*TASK INSTRUCTIONS*. Write the next part of the forum thread about the 1953 Schwinn Black Phantom for sale, picking up after its last line.
===== PASSAGE PROVIDED =====
# 1953 schwinn black phantom bicycle - $800



## hellobuddy (Dec 30, 2017)

https://southjersey.craigslist.org/atq/d/1953-schwinn-black-phantom/6438410834.html

not mine, don't know the bike B-T-W


----------



## WetDogGraphix (Dec 30, 2017)




----------



## GTs58 (Dec 30, 2017)

Not bad for a pieced together Phantom. Just to add a little more BS to the table, Schwinncruisers serial number lookup says
*Built: 08/03 of 1959. * Go to 1959 Schwinn catalog -->

*I'm so confused!*


----------



## Schmity03 (Jan 8, 2018)

I emailed the guy and asked if the frame has been repainted he replied with this "
read add restored repainted " 

I never thought restored meant repainted too


----------



## GTs58 (Jan 8, 2018)
===== LISTED RECORDS =====
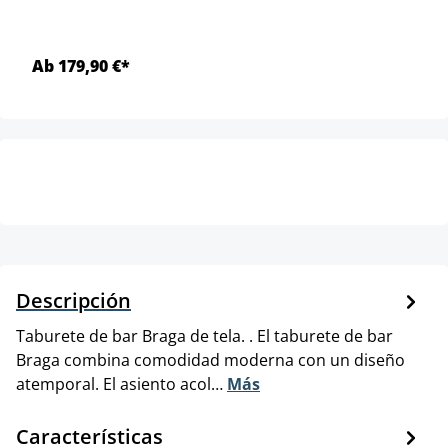
Ab 179,90 €*
Descripción
Taburete de bar Braga de tela. . El taburete de bar
Braga combina comodidad moderna con un diseño
atemporal. El asiento acol…
Más
Características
=====
*RESULT OF THIS TASK*.
Restored means many things to many different people. That bike was refurbished.


----------



## Zamboini (Jul 13, 2018)

Is this bike still for sale?


----------



## Freqman1 (Jul 13, 2018)

Zamboini said:


> Is this bike still for sale?



You would need to check the southjersey CL.


----------



## kreika (Jul 13, 2018)

Ads from 2017 probably not...


----------



## Freqman1 (Jul 13, 2018)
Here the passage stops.